Quote of the Day:
The Court holds that when the Patient Protection and Affordable Care Act says “Exchange established by the State” it means “Exchange established by the State or the Federal Government.” That is of course quite absurd, and the Court’s 21 pages of explanation make it no less so. . . .
–Justice Antonin Scalia's scathing dissent in King v. Burwell
Chief Justice John Roberts wrote the majority opinion for the disappointing Supreme Court decision that subsidies ostensibly created for state ObamaCare exchanges are legal even if given not through state exchanges but by the IRS to states that have no exchanges. The Wall Street Journal notes that this is the second time in three years that the Chief Justice has rewritten ObamaCare to save it. His opinion contains considerable verbal gymnastics. As the Wall Street Journal further notes:
Chief Justice Roberts concedes that the challengers’ arguments “about the plain meaning” of the law “are strong.” But then he writes that Congress in its 2010 haste bypassed “the traditional legislative process” and thus “the Act does not reflect the type of care and deliberation that one might expect of such significant legislation.” So because ObamaCare is a bad law, the Court must interpret it differently from other laws.

[Records from a collection]
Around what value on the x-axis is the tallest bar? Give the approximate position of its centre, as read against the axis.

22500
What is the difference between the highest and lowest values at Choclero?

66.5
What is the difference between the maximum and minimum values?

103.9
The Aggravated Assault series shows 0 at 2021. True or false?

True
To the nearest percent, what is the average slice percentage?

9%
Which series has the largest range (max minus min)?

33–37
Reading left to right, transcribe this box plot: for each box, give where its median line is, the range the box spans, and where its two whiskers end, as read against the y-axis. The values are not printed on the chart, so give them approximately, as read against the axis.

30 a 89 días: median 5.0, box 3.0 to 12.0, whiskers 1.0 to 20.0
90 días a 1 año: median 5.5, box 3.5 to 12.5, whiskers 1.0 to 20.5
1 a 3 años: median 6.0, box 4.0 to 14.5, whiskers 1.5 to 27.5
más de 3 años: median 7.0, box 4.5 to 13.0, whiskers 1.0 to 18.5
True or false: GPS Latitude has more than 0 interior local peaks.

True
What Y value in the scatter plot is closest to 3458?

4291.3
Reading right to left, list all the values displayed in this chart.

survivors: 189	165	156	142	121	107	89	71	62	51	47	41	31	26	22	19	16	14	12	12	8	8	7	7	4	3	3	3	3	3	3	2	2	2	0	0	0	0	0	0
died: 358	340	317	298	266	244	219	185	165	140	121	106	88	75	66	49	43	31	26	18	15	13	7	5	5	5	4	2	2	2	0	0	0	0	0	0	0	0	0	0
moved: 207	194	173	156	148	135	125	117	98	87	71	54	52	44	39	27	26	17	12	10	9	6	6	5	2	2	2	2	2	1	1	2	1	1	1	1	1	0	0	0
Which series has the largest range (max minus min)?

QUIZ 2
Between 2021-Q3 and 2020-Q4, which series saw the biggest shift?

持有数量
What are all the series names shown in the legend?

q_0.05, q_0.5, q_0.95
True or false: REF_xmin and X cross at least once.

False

# EXERCISE REQUIREMENTS
1 - In the King v. Burwell passage, why does the Wall Street Journal say the Court had to read ObamaCare differently from other laws?
2 - Copy the part of the King v. Burwell passage that opens with the words containing "Quote of the" and closes with "less so. . . .".

# SOLVED PROBLEMS
1 - Chief Justice Roberts wrote that Congress, in its 2010 haste, bypassed "the traditional legislative process," so the Act does not show the care and deliberation expected of such significant legislation. The Wall Street Journal sums this up as the Court treating ObamaCare differently because it is a bad law.

2 -
Quote of the Day:
The Court holds that when the Patient Protection and Affordable Care Act says “Exchange established by the State” it means “Exchange established by the State or the Federal Government.” That is of course quite absurd, and the Court’s 21 pages of explanation make it no less so. . . .